Хроника Лёлькиных аллюзий - страница 21

Шрифт
Интервал


Сохранились в памяти шумные весёлые застолья в доме по всем праздникам, где родители собирали большие компании, приглашая соседей и друзей и встречали их с распростёртыми объятьями. Стол ломился от яств, которые собирались вскладчину всем миром, играл патефон, выкрикивались под общий хохот тосты, пелись разбитными голосами русские застольные песни, азартно танцевались вальсы, цыганочка, роковые танго, танцующие спотыкались о немногочисленную мебель, с хохотом падая друг на друга. У детей наступал праздник – они получали от отца кругленькую сумму на мороженое и длительную свободу вне дома.
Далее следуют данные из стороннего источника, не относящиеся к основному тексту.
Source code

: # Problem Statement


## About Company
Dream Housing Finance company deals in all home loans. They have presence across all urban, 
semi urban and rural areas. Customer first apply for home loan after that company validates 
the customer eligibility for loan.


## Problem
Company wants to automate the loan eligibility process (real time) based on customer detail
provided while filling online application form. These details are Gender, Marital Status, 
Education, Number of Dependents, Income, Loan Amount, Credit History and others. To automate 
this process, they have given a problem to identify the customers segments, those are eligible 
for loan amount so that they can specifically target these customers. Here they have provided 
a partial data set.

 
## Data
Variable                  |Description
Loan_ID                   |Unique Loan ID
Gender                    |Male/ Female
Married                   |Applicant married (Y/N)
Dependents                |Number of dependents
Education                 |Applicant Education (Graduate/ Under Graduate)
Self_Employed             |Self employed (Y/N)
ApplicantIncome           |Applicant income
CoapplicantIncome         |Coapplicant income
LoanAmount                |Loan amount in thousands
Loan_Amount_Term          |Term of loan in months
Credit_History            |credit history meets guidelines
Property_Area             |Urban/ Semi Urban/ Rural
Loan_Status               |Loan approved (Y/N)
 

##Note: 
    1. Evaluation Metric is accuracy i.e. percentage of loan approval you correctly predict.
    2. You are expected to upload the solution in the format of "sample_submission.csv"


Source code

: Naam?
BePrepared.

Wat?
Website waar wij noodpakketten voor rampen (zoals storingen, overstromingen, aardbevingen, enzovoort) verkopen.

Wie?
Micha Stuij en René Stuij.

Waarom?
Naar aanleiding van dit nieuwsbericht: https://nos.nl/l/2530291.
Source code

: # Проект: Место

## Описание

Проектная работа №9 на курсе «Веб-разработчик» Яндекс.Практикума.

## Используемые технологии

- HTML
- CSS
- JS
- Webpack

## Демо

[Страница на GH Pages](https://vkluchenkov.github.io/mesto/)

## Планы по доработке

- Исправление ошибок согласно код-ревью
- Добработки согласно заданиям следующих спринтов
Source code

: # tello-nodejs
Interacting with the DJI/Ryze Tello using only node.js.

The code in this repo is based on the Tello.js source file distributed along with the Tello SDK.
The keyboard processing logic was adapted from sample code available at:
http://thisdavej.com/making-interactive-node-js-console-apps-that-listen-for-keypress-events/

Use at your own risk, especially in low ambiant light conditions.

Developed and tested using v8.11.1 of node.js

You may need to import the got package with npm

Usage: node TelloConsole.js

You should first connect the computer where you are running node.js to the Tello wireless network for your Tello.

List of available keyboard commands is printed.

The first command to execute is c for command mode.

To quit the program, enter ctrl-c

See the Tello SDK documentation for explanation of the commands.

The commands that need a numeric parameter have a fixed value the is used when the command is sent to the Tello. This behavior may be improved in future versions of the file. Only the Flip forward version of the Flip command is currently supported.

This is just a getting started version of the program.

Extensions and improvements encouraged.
Иногда родители ходили с друзьями в ресторан. Как в ресторан, так и в театр мама надевала своё длинное атласное платье со шлейфом, туфли и брала маленькую сумочку, оставляя детей с домработницей, которая тут же убегала из дома. Братишка, подхватывал в руки разобранный старенький приёмник, тихо вышмыгивал к приятелю, чтобы с ним углубится в мужское дело, паяя проводки и перебирая важные детали. Лёлька в эти часы лежала с бьющимся сердечком, чуть дыша под одеялом, слушая, как кто-то осторожно ходит туда-сюда по скрипучему паркету в разных концах родительской комнаты, то ближе к детской, то дальше к запертым дверям, ища свою жертву, то есть её.
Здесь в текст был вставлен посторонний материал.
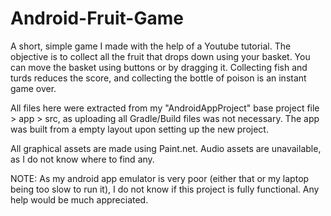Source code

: # Android-Fruit-Game
A short, simple game I made with the help of a Youtube tutorial. The objective is to collect all the fruit that drops down using your basket. You can move the basket using buttons or by dragging it. Collecting fish and turds reduces the score, and collecting the bottle of poison is an instant game over.

All files here were extracted from my "AndroidAppProject" base project file > app > src, as uploading all Gradle/Build files was not necessary. The app was built from a empty layout upon setting up the new project.

All graphical assets are made using Paint.net. Audio assets are unavailable, as I do not know where to find any.

NOTE: As my android app emulator is very poor (either that or my laptop being too slow to run it), I do not know if this project is fully functional. Any help would be much appreciated.
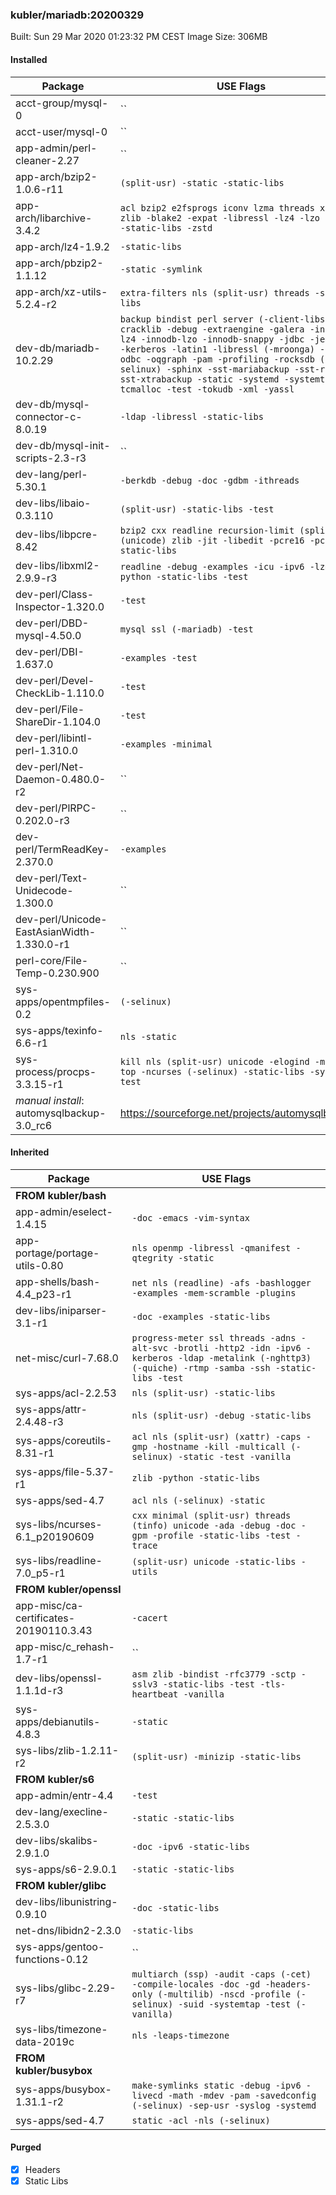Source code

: ### kubler/mariadb:20200329

Built: Sun 29 Mar 2020 01:23:32 PM CEST
Image Size: 306MB

#### Installed
Package | USE Flags
--------|----------
acct-group/mysql-0 | ``
acct-user/mysql-0 | ``
app-admin/perl-cleaner-2.27 | ``
app-arch/bzip2-1.0.6-r11 | `(split-usr) -static -static-libs`
app-arch/libarchive-3.4.2 | `acl bzip2 e2fsprogs iconv lzma threads xattr zlib -blake2 -expat -libressl -lz4 -lzo -nettle -static-libs -zstd`
app-arch/lz4-1.9.2 | `-static-libs`
app-arch/pbzip2-1.1.12 | `-static -symlink`
app-arch/xz-utils-5.2.4-r2 | `extra-filters nls (split-usr) threads -static-libs`
dev-db/mariadb-10.2.29 | `backup bindist perl server (-client-libs) -cracklib -debug -extraengine -galera -innodb-lz4 -innodb-lzo -innodb-snappy -jdbc -jemalloc -kerberos -latin1 -libressl (-mroonga) -numa -odbc -oqgraph -pam -profiling -rocksdb (-selinux) -sphinx -sst-mariabackup -sst-rsync -sst-xtrabackup -static -systemd -systemtap -tcmalloc -test -tokudb -xml -yassl`
dev-db/mysql-connector-c-8.0.19 | `-ldap -libressl -static-libs`
dev-db/mysql-init-scripts-2.3-r3 | ``
dev-lang/perl-5.30.1 | `-berkdb -debug -doc -gdbm -ithreads`
dev-libs/libaio-0.3.110 | `(split-usr) -static-libs -test`
dev-libs/libpcre-8.42 | `bzip2 cxx readline recursion-limit (split-usr) (unicode) zlib -jit -libedit -pcre16 -pcre32 -static-libs`
dev-libs/libxml2-2.9.9-r3 | `readline -debug -examples -icu -ipv6 -lzma -python -static-libs -test`
dev-perl/Class-Inspector-1.320.0 | `-test`
dev-perl/DBD-mysql-4.50.0 | `mysql ssl (-mariadb) -test`
dev-perl/DBI-1.637.0 | `-examples -test`
dev-perl/Devel-CheckLib-1.110.0 | `-test`
dev-perl/File-ShareDir-1.104.0 | `-test`
dev-perl/libintl-perl-1.310.0 | `-examples -minimal`
dev-perl/Net-Daemon-0.480.0-r2 | ``
dev-perl/PlRPC-0.202.0-r3 | ``
dev-perl/TermReadKey-2.370.0 | `-examples`
dev-perl/Text-Unidecode-1.300.0 | ``
dev-perl/Unicode-EastAsianWidth-1.330.0-r1 | ``
perl-core/File-Temp-0.230.900 | ``
sys-apps/opentmpfiles-0.2 | `(-selinux)`
sys-apps/texinfo-6.6-r1 | `nls -static`
sys-process/procps-3.3.15-r1 | `kill nls (split-usr) unicode -elogind -modern-top -ncurses (-selinux) -static-libs -systemd -test`
*manual install*: automysqlbackup-3.0_rc6 | https://sourceforge.net/projects/automysqlbackup/
#### Inherited
Package | USE Flags
--------|----------
**FROM kubler/bash** |
app-admin/eselect-1.4.15 | `-doc -emacs -vim-syntax`
app-portage/portage-utils-0.80 | `nls openmp -libressl -qmanifest -qtegrity -static`
app-shells/bash-4.4_p23-r1 | `net nls (readline) -afs -bashlogger -examples -mem-scramble -plugins`
dev-libs/iniparser-3.1-r1 | `-doc -examples -static-libs`
net-misc/curl-7.68.0 | `progress-meter ssl threads -adns -alt-svc -brotli -http2 -idn -ipv6 -kerberos -ldap -metalink (-nghttp3) (-quiche) -rtmp -samba -ssh -static-libs -test`
sys-apps/acl-2.2.53 | `nls (split-usr) -static-libs`
sys-apps/attr-2.4.48-r3 | `nls (split-usr) -debug -static-libs`
sys-apps/coreutils-8.31-r1 | `acl nls (split-usr) (xattr) -caps -gmp -hostname -kill -multicall (-selinux) -static -test -vanilla`
sys-apps/file-5.37-r1 | `zlib -python -static-libs`
sys-apps/sed-4.7 | `acl nls (-selinux) -static`
sys-libs/ncurses-6.1_p20190609 | `cxx minimal (split-usr) threads (tinfo) unicode -ada -debug -doc -gpm -profile -static-libs -test -trace`
sys-libs/readline-7.0_p5-r1 | `(split-usr) unicode -static-libs -utils`
**FROM kubler/openssl** |
app-misc/ca-certificates-20190110.3.43 | `-cacert`
app-misc/c_rehash-1.7-r1 | ``
dev-libs/openssl-1.1.1d-r3 | `asm zlib -bindist -rfc3779 -sctp -sslv3 -static-libs -test -tls-heartbeat -vanilla`
sys-apps/debianutils-4.8.3 | `-static`
sys-libs/zlib-1.2.11-r2 | `(split-usr) -minizip -static-libs`
**FROM kubler/s6** |
app-admin/entr-4.4 | `-test`
dev-lang/execline-2.5.3.0 | `-static -static-libs`
dev-libs/skalibs-2.9.1.0 | `-doc -ipv6 -static-libs`
sys-apps/s6-2.9.0.1 | `-static -static-libs`
**FROM kubler/glibc** |
dev-libs/libunistring-0.9.10 | `-doc -static-libs`
net-dns/libidn2-2.3.0 | `-static-libs`
sys-apps/gentoo-functions-0.12 | ``
sys-libs/glibc-2.29-r7 | `multiarch (ssp) -audit -caps (-cet) -compile-locales -doc -gd -headers-only (-multilib) -nscd -profile (-selinux) -suid -systemtap -test (-vanilla)`
sys-libs/timezone-data-2019c | `nls -leaps-timezone`
**FROM kubler/busybox** |
sys-apps/busybox-1.31.1-r2 | `make-symlinks static -debug -ipv6 -livecd -math -mdev -pam -savedconfig (-selinux) -sep-usr -syslog -systemd`
sys-apps/sed-4.7 | `static -acl -nls (-selinux)`
#### Purged
- [x] Headers
- [x] Static Libs
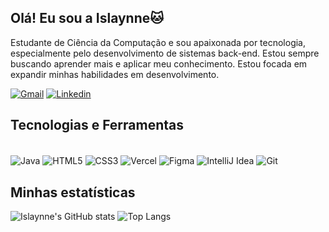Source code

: ## Olá! Eu sou a Islaynne🐱

Estudante de Ciência da Computação e sou apaixonada por tecnologia, especialmente pelo desenvolvimento de sistemas back-end. Estou sempre buscando aprender mais e aplicar meu conhecimento. Estou focada em expandir minhas habilidades em desenvolvimento.


[![Gmail](https://img.shields.io/badge/Gmail-D14836?style=for-the-badge&logo=gmail&logoColor=white)](islaynneviana@gmail.com)
[![Linkedin](https://img.shields.io/badge/LinkedIn-0077B5?style=for-the-badge&logo=linkedin&logoColor=white)](https://www.linkedin.com/in/islaynneviana/)

## Tecnologias e Ferramentas

<div style="display: incline_block"><br/>
  <img align="center" alt="Java" src="https://img.shields.io/badge/Java-ED8B00?style=for-the-badge&logo=openjdk&logoColor=white"  />
  <img align="center" alt="HTML5" src="https://img.shields.io/badge/HTML5-E34F26?style=for-the-badge&logo=html5&logoColor=white"  />
  <img align="center" alt="CSS3" src="https://img.shields.io/badge/CSS3-1572B6?style=for-the-badge&logo=css3&logoColor=white"  />
   <img align="center" alt="Vercel" src="https://img.shields.io/badge/Vercel-000000?style=for-the-badge&logo=vercel&logoColor=white"  />
   <img align="center" alt="Figma" src="https://img.shields.io/badge/Figma-F24E1E?style=for-the-badge&logo=figma&logoColor=white"  />
   <img align="center" alt="IntelliJ Idea" src="https://img.shields.io/badge/IntelliJ_IDEA-000000.svg?style=for-the-badge&logo=intellij-idea&logoColor=white"  />
   <img align="center" alt="Git" src="https://img.shields.io/badge/GIT-E44C30?style=for-the-badge&logo=git&logoColor=white"  />
  </div>

## Minhas estatísticas

![Islaynne's GitHub stats](https://github-readme-stats.vercel.app/api?username=IslaynneViana&show_icons=true&theme=tokyonight)
![Top Langs](https://github-readme-stats.vercel.app/api/top-langs/?username=IslaynneViana&layout=compact&langs_count=6&theme=tokyonight
)

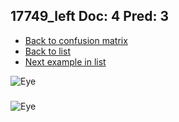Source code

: ## 17749_left Doc: 4 Pred: 3
- [Back to confusion matrix](https://github.com/juliandewit/kaggle_retinopathy/blob/master/matrix.md)
- [Back to list](https://github.com/juliandewit/kaggle_retinopathy/blob/master/lists/43/list.md)
- [Next example in list](https://github.com/juliandewit/kaggle_retinopathy/blob/master/lists/43/18/18017_left.md)

![Eye](https://retinopaty.blob.core.windows.net/size1024/17749_left_4.jpeg)

### 

![Eye]()
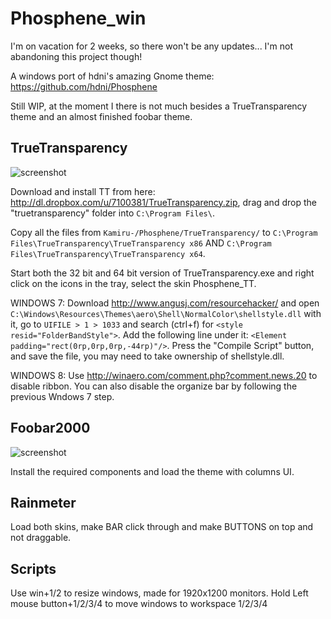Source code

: Phosphene_win
=============
I'm on vacation for 2 weeks, so there won't be any updates... I'm not abandoning this project though!

A windows port of hdni's amazing Gnome theme: https://github.com/hdni/Phosphene

Still WIP, at the moment I there is not much besides a TrueTransparency theme and an almost finished foobar theme.

TrueTransparency
----------------
![screenshot](http://a.pomf.se/1Xc3.gif)

Download and install TT from here: http://dl.dropbox.com/u/7100381/TrueTransparency.zip, drag and drop the "truetransparency"
folder into `C:\Program Files\`.

Copy all the files from `Kamiru-/Phosphene/TrueTransparency/` to `C:\Program Files\TrueTransparency\TrueTransparency x86` AND `C:\Program Files\TrueTransparency\TrueTransparency x64`.

Start both the 32 bit and 64 bit version of TrueTransparency.exe and right click on the icons in the tray, select the skin Phosphene_TT.

WINDOWS 7: Download http://www.angusj.com/resourcehacker/ and open `C:\Windows\Resources\Themes\aero\Shell\NormalColor\shellstyle.dll` with it, go to `UIFILE > 1 > 1033` and search (ctrl+f) for `<style resid="FolderBandStyle">`. Add the following line under it: `<Element padding="rect(0rp,0rp,0rp,-44rp)"/>`. Press the "Compile Script" button, and save the file, you may need to take ownership of shellstyle.dll.

WINDOWS 8: Use http://winaero.com/comment.php?comment.news.20 to disable ribbon. You can also disable the organize bar
by following the previous Wndows 7 step.

Foobar2000
----------------
![screenshot](http://a.pomf.se/7Bl2.png)

Install the required components and load the theme with columns UI.

Rainmeter
----------------
Load both skins, make BAR click through and make BUTTONS on top and not draggable.

Scripts
----------------
Use win+1/2 to resize windows, made for 1920x1200 monitors.
Hold Left mouse button+1/2/3/4 to move windows to workspace 1/2/3/4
Когда Лёльку перевели из начальной школы с Полтавской в среднюю на Гончарной, отец поменял две большие комнаты в сталинском доме на первом этаже на маленькую отдельную двухкомнатную квартиру на Стремянной улице на четвёртом последнем этаже, подальше от Московского вокзала, где он завершал свою непростую деятельность прокурора Московской железной дороги и готовился к свободному плаванию, планируя начать с адвокатуры. Отец обладал звериным чутьём в предвидении опасности. Суровая сталинская школа и близость к тюрьмам, лагерям и органам вышколили голодного деревенского мальчишку, сделав его недоверчивым к людям, послушным властям, уверенным во вседозволенности в пределах своих полномочий, следующим особому укладу своей «тайной канцелярии». Сокрытая от миллионов глаз оборотная трагическая жизнь народа была ему известна не понаслышке.

ЖИЗНЬ НА СТРЕМЯННОЙ

Лёлька помнила отлично. В семье вроде бы ничего не менялось. Но холод отношений между родителями становился всё сильнее и сильнее. Квартира на последнем этаже, упиравшаяся в тёмный чердак, с входной дверью, вокруг замка грубо обитой толстым куском железа, с внушительным амбарным крюком на ней, показалась ей крошечной. Двор – глухой колодец, с окнами, смотрящими в упор друг на друга, с дворовой акустикой, усиливающей любой чих и слово во сто крат. Одна комната формально считалась нежилой, так как единственное окно упиралось в толстую кочегарную трубу в тупике двора. Вторая была в двумя окнами, откровенно смотрящими на соседские. Коридора в квартире не было. Вход через крошечную прихожую вёл прямо на кухню без окна. Отец привёл работяг с вокзала, установил ванну с газовой колонкой и скользящей по металлическим полозьям списанной вагонной дверью, как в купе. Но всё же это была отдельная квартира, в которой прошло отрочество, молодые годы и замужество Лёли, где мама дожила свой век.